- The Washington Times - Tuesday, January 22, 2019

The fact this is even a headline — “Bill Would Regulate Microchipping Employees in Arkansas” — shows just how far this country has fallen off its freedom scale.

But the bill is a good thing, really.

This one is aimed at getting ahead of the human chip movement — the one of which USA Today, somewhat eerily, wrote in August of 2017: “You will get chipped. It’s just a matter of time.”

You don’t say.

“It will happen to everybody,” USA Today quoted University of Wisconsin-Milwaukee associate professor of sociology Noelle Chesley as saying.

Again: You don’t say.

Her quote came on the heels of an announcement from a Wisconsin firm, since widely reported, about its new executive policy of embedding employees with RFID (radio-frequency identification) chips so they wouldn’t have to go through (one can only surmise) the time-wasting activity of pulling their key cards out of their pockets and swiping them to gain entry, or the equally laborious chore of typing in computer passwords.

◇ ◇ ◇ ◇ ◇

#### REQUIRED TASK A
Transcribe the column on microchipping employees from "The fact this" to "Again: You don’t say.".
#### REQUIRED TASK B
Pick up the column on microchipping employees after its last sentence and keep writing it.

◇ ◇ ◇ ◇ ◇

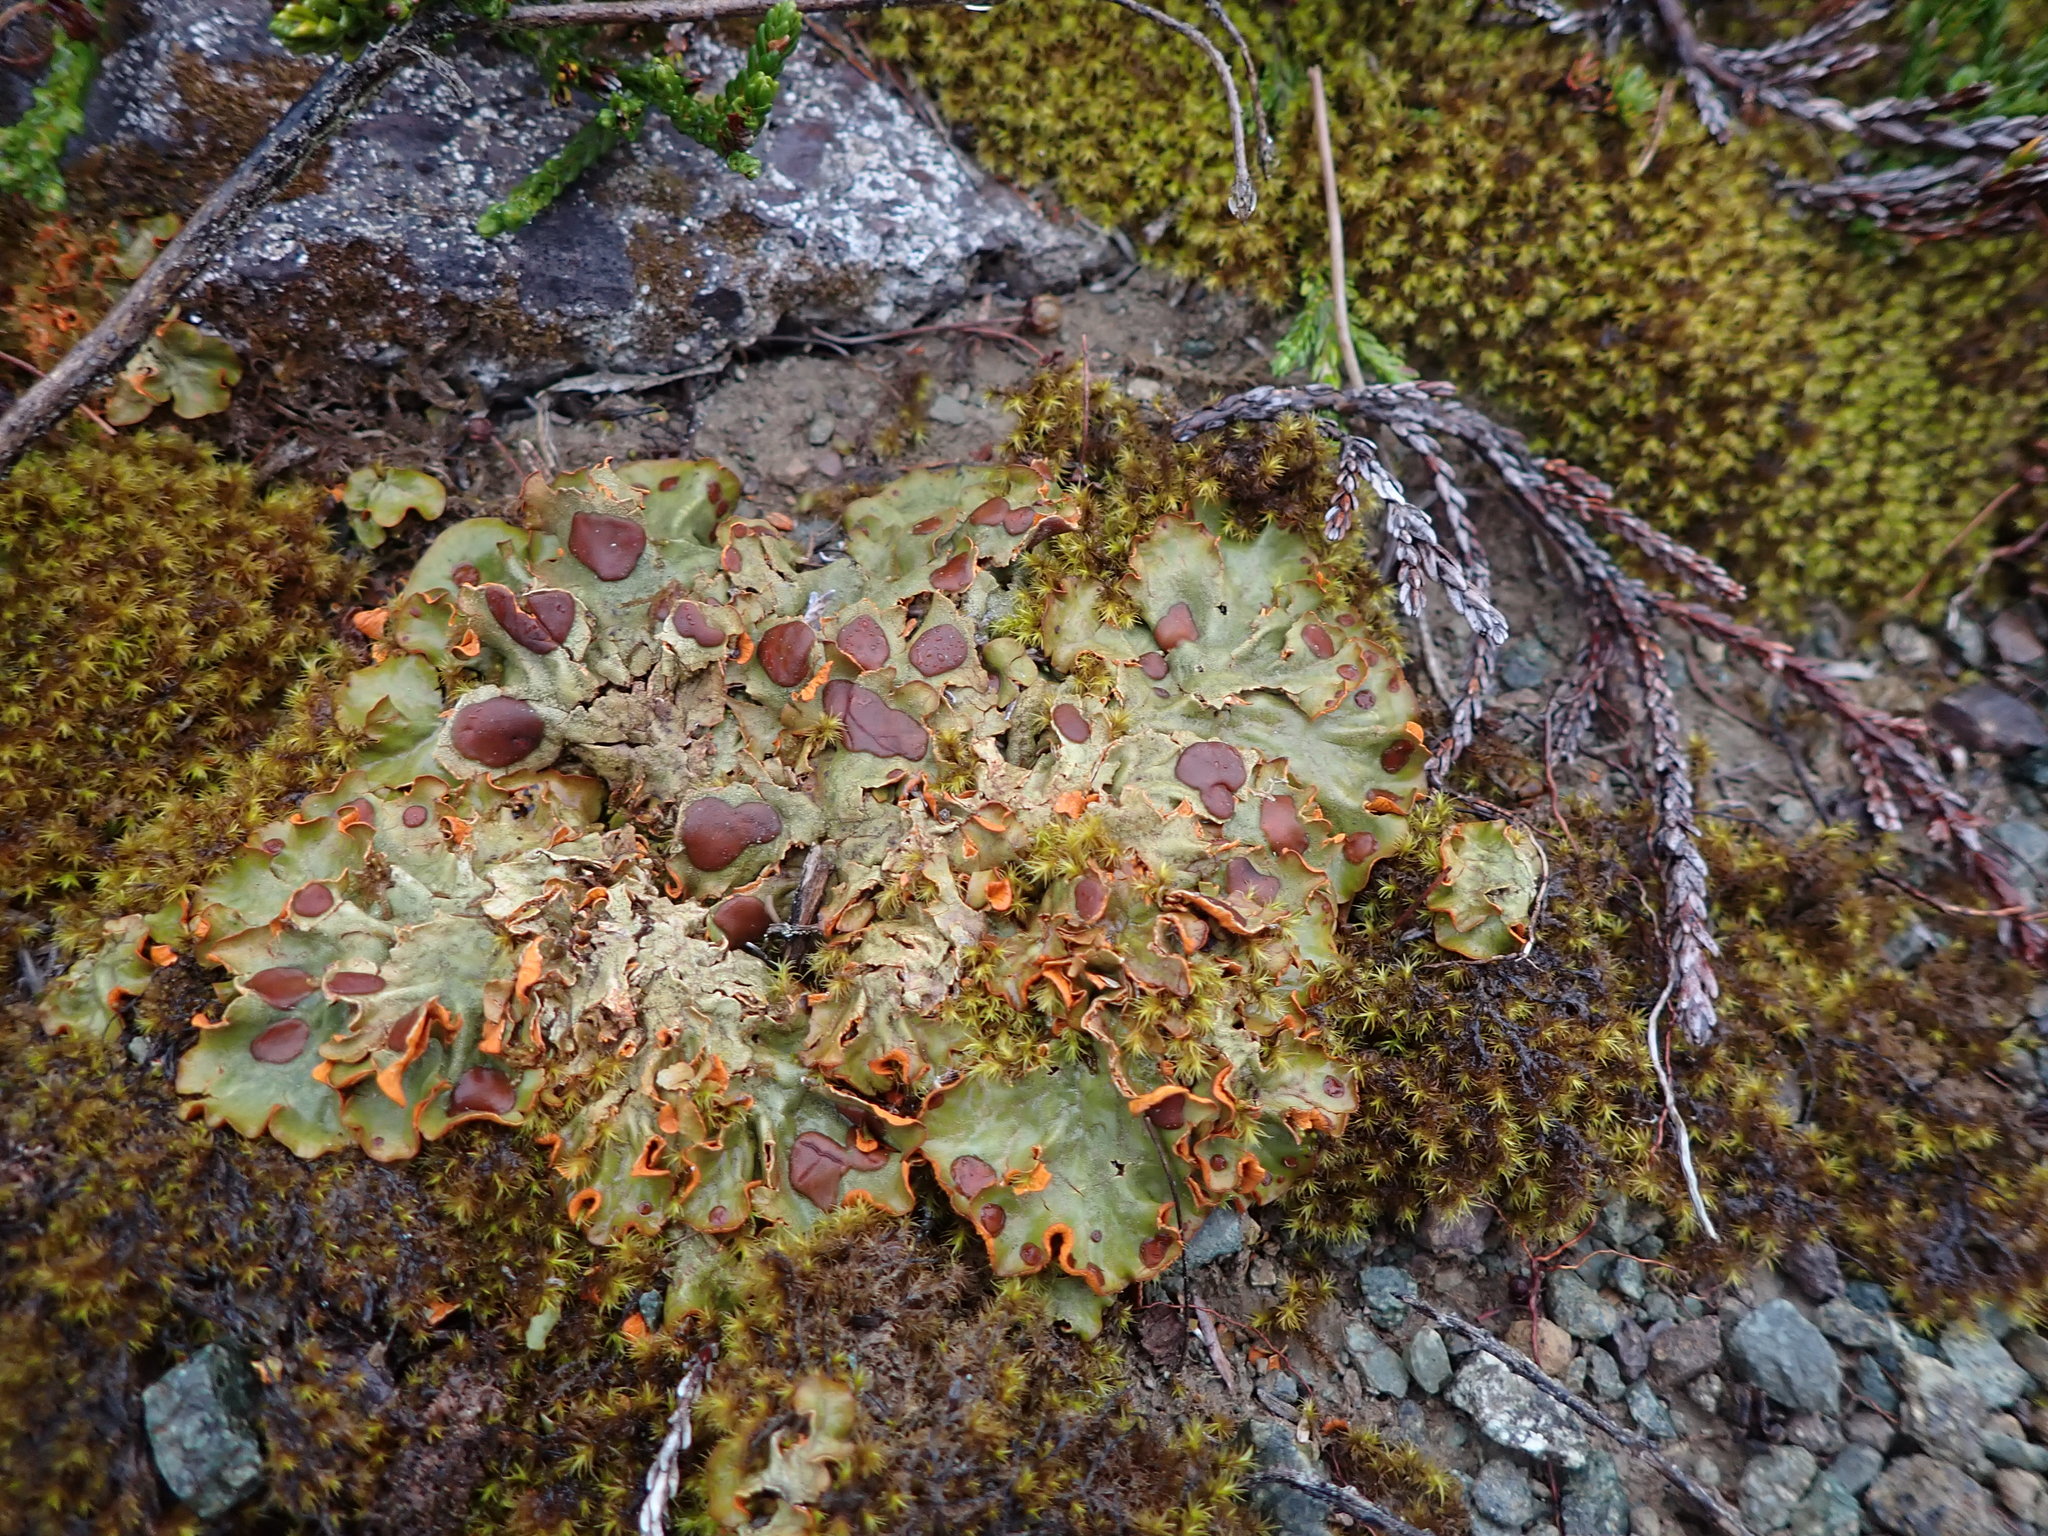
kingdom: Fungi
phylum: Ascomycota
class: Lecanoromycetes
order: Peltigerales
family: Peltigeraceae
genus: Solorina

◇ ◇ ◇ ◇ ◇

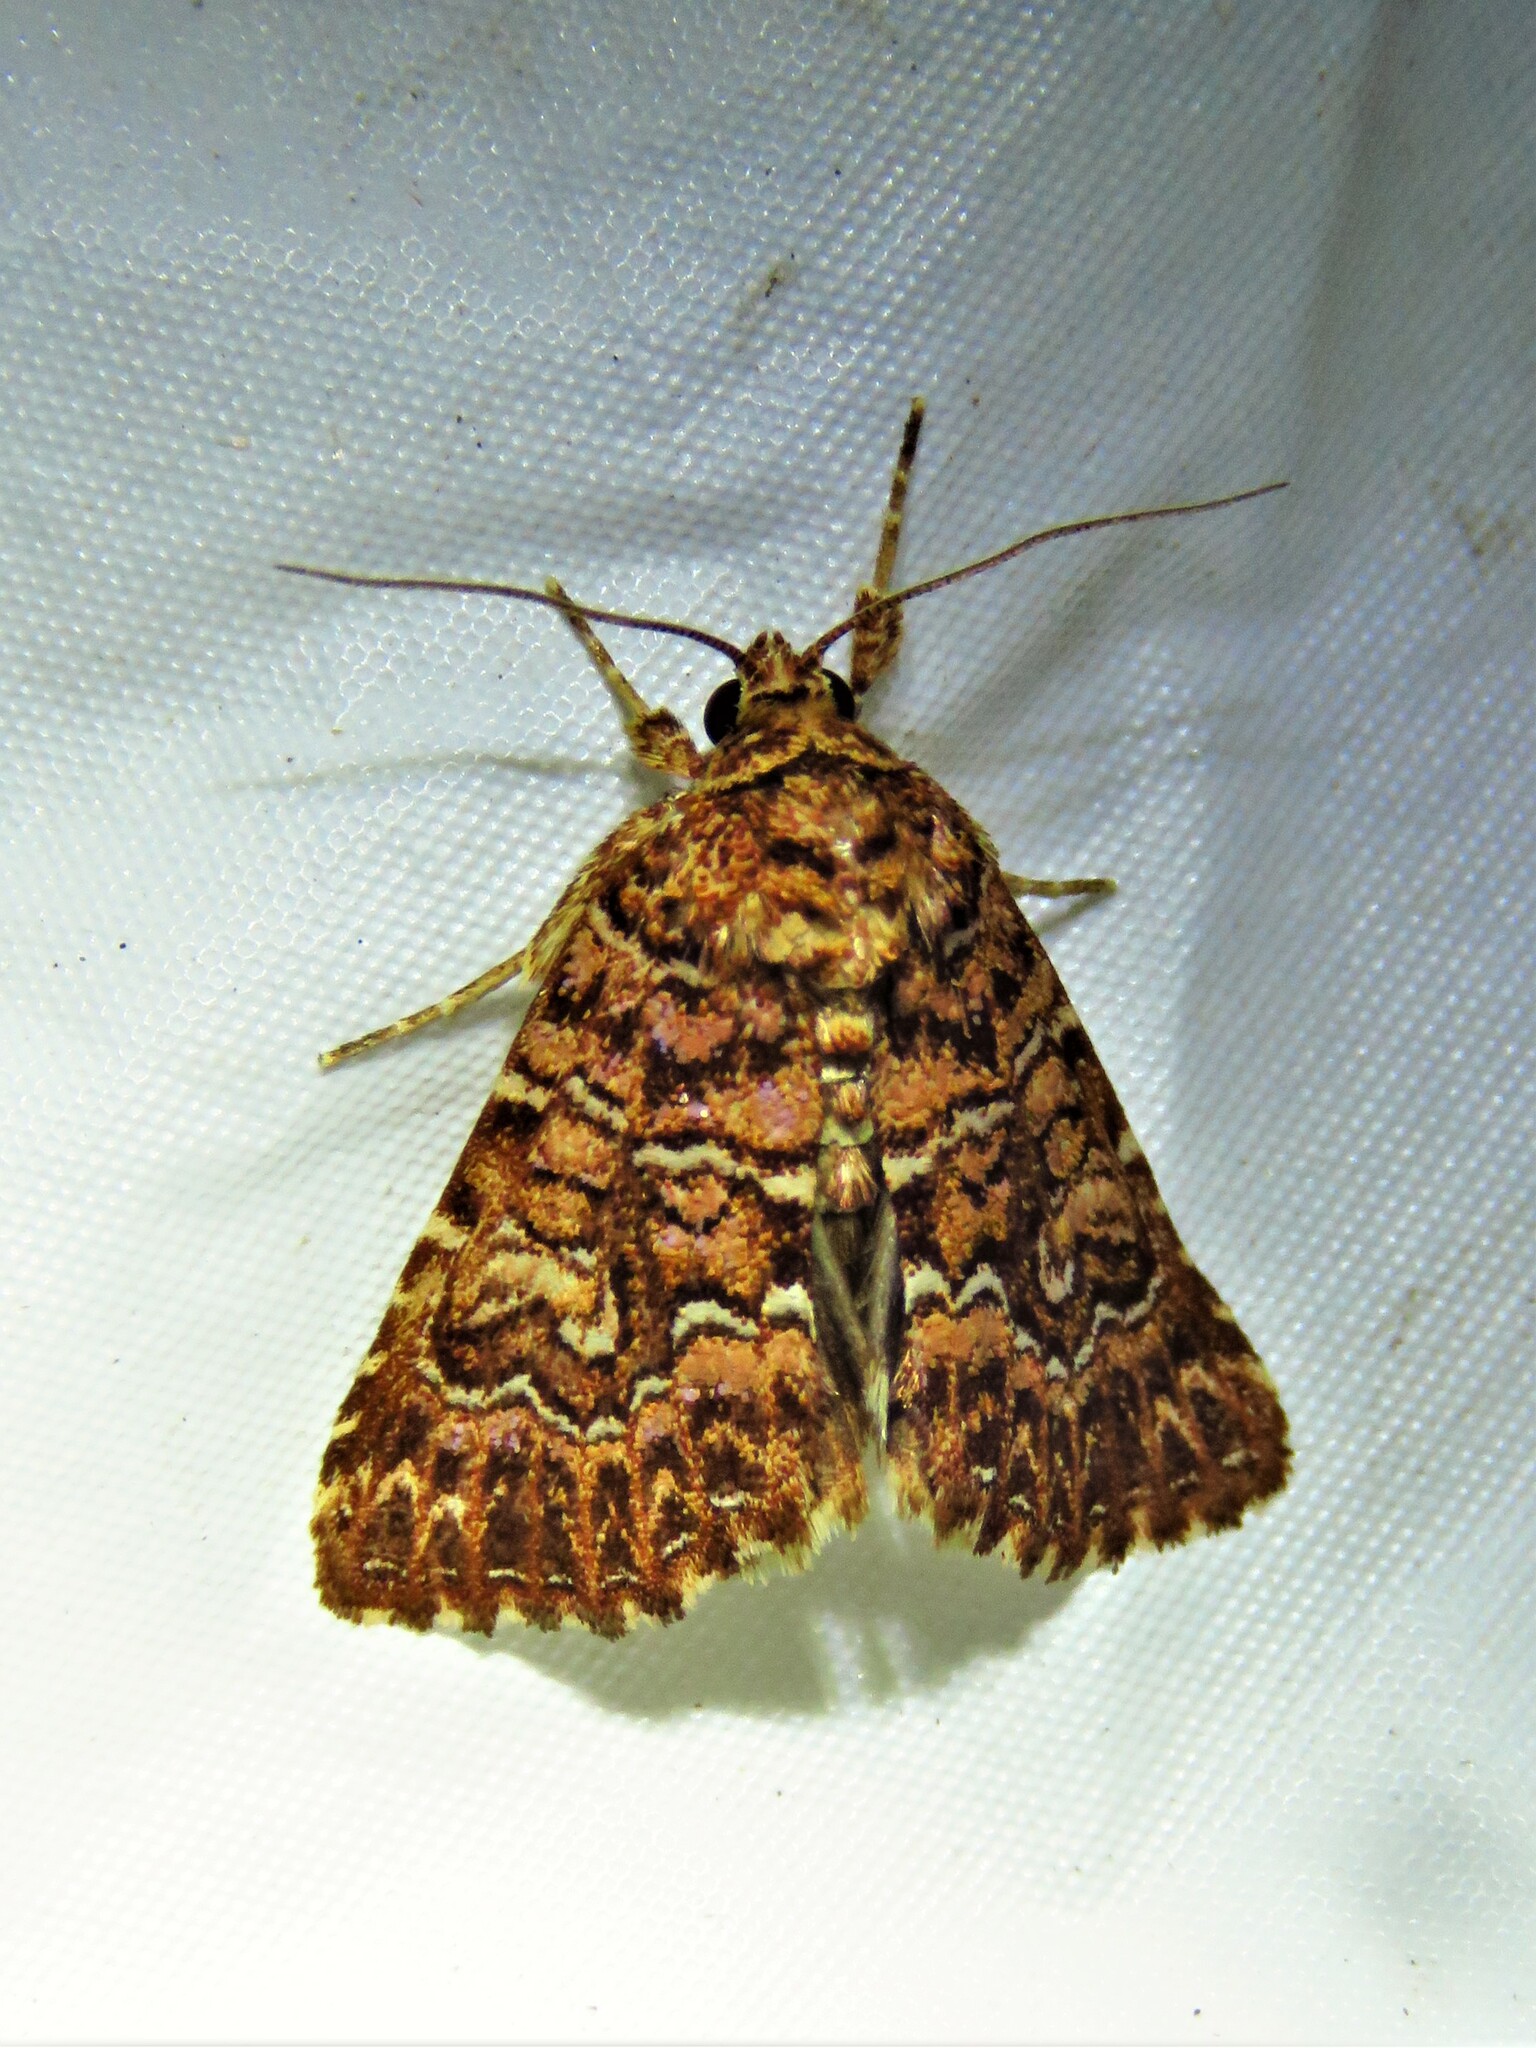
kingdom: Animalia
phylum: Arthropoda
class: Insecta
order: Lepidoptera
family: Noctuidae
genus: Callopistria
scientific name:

◇ ◇ ◇ ◇ ◇

#### REPLY A
The fact this is even a headline — “Bill Would Regulate Microchipping Employees in Arkansas” — shows just how far this country has fallen off its freedom scale.

But the bill is a good thing, really.

This one is aimed at getting ahead of the human chip movement — the one of which USA Today, somewhat eerily, wrote in August of 2017: “You will get chipped. It’s just a matter of time.”

You don’t say.

“It will happen to everybody,” USA Today quoted University of Wisconsin-Milwaukee associate professor of sociology Noelle Chesley as saying.

Again: You don’t say.

#### REPLY B
Let freedom reign, right? It’s very nearly like the 1960s triumphant shedding of the bras, ringside women’s movement.

Only — one Arkansas lawmaker isn’t having any of it.

Republican Rep. Stephen Meeks introduced House Bill 1177, Concerning Microchip Implantation Of Employees, to make clear that no employer in the state could “require an employee to have a microchip implanted in the employee’s body as a condition of employment.”

The bill goes on to say that employees must give their consent in writing to microchip; that employees can withdraw that consent at any time; and that if the employee withdraws consent, then the chip had to be removed within 30 days.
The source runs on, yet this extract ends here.